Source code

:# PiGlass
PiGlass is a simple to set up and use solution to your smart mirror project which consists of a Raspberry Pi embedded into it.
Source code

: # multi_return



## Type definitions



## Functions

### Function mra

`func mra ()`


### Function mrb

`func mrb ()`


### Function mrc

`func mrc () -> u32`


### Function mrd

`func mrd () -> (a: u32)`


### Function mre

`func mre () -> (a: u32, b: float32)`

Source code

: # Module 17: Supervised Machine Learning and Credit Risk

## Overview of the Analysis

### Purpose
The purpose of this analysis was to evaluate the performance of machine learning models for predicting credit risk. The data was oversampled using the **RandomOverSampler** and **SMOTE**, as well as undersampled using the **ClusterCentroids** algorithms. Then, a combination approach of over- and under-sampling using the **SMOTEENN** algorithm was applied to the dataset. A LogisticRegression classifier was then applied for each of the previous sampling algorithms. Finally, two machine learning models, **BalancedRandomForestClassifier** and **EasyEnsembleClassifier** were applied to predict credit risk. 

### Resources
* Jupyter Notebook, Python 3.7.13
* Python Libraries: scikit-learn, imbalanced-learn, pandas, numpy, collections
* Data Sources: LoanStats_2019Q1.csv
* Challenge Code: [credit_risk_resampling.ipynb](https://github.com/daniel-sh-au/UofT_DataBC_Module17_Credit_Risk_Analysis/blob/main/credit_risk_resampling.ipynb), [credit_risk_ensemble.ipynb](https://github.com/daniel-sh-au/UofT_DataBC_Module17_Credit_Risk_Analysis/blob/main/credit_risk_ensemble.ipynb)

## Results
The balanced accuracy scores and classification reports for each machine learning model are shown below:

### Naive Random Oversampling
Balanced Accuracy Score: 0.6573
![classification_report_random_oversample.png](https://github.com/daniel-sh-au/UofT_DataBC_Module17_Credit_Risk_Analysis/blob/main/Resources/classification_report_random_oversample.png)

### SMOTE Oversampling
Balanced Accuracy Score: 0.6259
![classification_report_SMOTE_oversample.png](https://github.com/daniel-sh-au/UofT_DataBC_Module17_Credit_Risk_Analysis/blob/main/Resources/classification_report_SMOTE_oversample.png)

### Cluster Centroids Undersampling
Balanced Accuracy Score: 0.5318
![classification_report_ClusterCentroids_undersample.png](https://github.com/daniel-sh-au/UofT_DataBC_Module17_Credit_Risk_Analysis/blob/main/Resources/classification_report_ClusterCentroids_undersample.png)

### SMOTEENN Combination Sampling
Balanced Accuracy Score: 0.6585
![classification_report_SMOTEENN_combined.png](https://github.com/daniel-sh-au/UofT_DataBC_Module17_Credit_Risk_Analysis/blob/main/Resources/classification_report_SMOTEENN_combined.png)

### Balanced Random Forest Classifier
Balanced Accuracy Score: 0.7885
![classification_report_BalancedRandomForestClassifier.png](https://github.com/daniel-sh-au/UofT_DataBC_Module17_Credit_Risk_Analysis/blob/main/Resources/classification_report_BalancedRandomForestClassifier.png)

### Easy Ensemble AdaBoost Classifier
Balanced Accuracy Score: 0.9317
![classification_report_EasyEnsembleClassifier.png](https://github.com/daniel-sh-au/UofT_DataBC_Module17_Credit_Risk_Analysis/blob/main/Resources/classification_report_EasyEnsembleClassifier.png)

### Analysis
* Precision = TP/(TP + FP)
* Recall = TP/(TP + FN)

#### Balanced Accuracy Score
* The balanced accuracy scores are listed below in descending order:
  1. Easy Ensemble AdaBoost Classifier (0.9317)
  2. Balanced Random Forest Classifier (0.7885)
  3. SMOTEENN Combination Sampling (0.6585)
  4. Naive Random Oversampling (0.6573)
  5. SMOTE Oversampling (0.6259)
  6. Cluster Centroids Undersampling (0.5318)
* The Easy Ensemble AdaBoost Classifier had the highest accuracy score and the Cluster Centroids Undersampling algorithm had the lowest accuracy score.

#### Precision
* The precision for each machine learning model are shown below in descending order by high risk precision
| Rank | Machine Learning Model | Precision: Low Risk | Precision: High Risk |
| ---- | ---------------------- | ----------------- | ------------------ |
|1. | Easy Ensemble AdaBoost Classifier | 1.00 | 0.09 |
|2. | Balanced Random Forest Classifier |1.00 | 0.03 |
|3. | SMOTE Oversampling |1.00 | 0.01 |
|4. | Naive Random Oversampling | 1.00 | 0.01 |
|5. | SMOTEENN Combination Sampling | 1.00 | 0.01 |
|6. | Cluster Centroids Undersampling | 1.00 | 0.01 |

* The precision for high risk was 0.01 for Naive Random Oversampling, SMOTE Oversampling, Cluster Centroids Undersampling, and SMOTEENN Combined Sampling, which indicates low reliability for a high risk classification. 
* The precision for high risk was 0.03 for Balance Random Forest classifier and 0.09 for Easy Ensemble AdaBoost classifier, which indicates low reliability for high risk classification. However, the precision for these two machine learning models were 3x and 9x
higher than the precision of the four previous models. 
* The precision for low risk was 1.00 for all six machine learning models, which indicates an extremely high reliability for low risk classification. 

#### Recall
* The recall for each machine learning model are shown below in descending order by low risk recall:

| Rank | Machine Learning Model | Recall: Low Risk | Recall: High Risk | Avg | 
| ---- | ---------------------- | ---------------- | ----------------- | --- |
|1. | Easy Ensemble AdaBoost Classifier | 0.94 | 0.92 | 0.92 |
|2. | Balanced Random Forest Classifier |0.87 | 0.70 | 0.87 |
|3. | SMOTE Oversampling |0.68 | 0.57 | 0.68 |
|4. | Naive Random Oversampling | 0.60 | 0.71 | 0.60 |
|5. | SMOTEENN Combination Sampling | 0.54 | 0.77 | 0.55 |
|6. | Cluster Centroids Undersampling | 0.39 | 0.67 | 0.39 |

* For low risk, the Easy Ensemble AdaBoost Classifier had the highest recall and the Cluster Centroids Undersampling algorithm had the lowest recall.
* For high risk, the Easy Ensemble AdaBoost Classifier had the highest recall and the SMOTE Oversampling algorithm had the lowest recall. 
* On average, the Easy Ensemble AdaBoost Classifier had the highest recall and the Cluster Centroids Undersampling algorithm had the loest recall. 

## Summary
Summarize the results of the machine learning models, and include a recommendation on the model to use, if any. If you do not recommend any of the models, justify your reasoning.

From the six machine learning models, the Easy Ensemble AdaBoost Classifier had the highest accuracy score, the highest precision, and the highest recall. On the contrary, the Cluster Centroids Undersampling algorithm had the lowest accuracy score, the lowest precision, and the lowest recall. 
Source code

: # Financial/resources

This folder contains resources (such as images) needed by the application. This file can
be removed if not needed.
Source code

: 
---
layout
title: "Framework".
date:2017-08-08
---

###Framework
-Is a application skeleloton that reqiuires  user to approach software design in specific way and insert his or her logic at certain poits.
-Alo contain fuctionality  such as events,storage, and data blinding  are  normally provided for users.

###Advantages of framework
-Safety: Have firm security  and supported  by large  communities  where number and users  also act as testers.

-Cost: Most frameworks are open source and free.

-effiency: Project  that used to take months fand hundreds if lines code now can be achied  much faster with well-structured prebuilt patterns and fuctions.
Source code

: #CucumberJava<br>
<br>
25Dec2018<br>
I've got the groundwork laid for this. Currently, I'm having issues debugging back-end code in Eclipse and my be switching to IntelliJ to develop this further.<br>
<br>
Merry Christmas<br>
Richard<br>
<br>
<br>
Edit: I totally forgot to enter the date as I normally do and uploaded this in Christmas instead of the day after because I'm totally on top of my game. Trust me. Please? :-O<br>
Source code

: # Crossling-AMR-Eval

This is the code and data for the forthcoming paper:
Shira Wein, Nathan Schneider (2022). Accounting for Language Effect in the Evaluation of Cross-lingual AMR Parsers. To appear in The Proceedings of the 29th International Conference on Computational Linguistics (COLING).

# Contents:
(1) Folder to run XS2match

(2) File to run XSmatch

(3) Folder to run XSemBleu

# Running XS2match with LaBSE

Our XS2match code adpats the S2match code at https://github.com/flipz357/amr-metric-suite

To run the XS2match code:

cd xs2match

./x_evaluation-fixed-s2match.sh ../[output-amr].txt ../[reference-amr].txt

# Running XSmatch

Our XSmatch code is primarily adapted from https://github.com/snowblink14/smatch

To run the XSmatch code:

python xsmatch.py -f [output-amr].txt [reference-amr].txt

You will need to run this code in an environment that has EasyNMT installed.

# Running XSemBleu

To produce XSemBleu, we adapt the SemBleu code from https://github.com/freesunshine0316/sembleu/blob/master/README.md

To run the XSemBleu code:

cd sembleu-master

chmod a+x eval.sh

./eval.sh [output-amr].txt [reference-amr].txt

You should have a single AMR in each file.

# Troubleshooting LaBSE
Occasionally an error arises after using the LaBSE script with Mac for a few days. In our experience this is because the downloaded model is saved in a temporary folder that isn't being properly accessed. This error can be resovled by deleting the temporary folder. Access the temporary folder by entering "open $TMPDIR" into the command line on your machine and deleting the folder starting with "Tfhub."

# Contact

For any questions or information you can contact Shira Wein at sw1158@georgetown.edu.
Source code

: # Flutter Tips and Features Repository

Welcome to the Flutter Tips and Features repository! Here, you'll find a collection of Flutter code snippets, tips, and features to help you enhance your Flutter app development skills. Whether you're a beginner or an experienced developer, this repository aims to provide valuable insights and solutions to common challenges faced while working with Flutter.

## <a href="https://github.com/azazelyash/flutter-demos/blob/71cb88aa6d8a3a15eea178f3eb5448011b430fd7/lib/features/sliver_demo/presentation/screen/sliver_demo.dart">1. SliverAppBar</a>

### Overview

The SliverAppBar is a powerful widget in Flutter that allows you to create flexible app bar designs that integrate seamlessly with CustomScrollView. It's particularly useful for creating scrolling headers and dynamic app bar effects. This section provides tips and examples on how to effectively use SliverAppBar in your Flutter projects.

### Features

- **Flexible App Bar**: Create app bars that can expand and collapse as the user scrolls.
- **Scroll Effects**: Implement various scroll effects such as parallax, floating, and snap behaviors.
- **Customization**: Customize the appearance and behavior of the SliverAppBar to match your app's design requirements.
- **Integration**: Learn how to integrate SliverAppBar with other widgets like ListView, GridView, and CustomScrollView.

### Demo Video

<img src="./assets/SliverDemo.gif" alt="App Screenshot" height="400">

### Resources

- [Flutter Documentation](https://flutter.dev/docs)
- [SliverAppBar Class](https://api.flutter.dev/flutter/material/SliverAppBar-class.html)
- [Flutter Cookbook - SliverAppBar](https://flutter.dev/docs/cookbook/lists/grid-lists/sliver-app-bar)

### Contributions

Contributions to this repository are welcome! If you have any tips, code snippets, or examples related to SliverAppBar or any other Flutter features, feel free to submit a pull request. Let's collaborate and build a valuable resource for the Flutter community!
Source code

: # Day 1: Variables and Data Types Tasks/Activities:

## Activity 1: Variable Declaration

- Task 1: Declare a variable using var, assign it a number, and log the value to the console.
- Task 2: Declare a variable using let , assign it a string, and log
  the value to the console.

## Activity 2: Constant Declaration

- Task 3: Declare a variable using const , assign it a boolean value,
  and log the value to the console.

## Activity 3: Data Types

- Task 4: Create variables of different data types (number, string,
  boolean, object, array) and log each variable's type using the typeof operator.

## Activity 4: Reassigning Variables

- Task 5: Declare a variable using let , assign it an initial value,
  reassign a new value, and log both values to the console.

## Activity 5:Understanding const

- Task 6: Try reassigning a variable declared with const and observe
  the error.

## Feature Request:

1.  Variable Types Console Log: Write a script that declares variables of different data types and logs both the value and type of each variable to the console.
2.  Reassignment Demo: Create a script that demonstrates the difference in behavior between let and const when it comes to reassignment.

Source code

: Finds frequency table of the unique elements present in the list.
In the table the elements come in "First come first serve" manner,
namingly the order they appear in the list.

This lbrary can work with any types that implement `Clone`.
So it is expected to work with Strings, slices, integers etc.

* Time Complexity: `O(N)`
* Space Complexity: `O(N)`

****************

INSTRUCTIONS TO FOLLOW -
Output, from the data above, the lines from the line with "Occasionally an error" to the line with "Welcome to the" exactly as they stand, both ends included and nothing else.

YOUR RESPONSE -
Occasionally an error arises after using the LaBSE script with Mac for a few days. In our experience this is because the downloaded model is saved in a temporary folder that isn't being properly accessed. This error can be resovled by deleting the temporary folder. Access the temporary folder by entering "open $TMPDIR" into the command line on your machine and deleting the folder starting with "Tfhub."

# Contact

For any questions or information you can contact Shira Wein at sw1158@georgetown.edu.
Source code

: # Flutter Tips and Features Repository

Welcome to the Flutter Tips and Features repository! Here, you'll find a collection of Flutter code snippets, tips, and features to help you enhance your Flutter app development skills. Whether you're a beginner or an experienced developer, this repository aims to provide valuable insights and solutions to common challenges faced while working with Flutter.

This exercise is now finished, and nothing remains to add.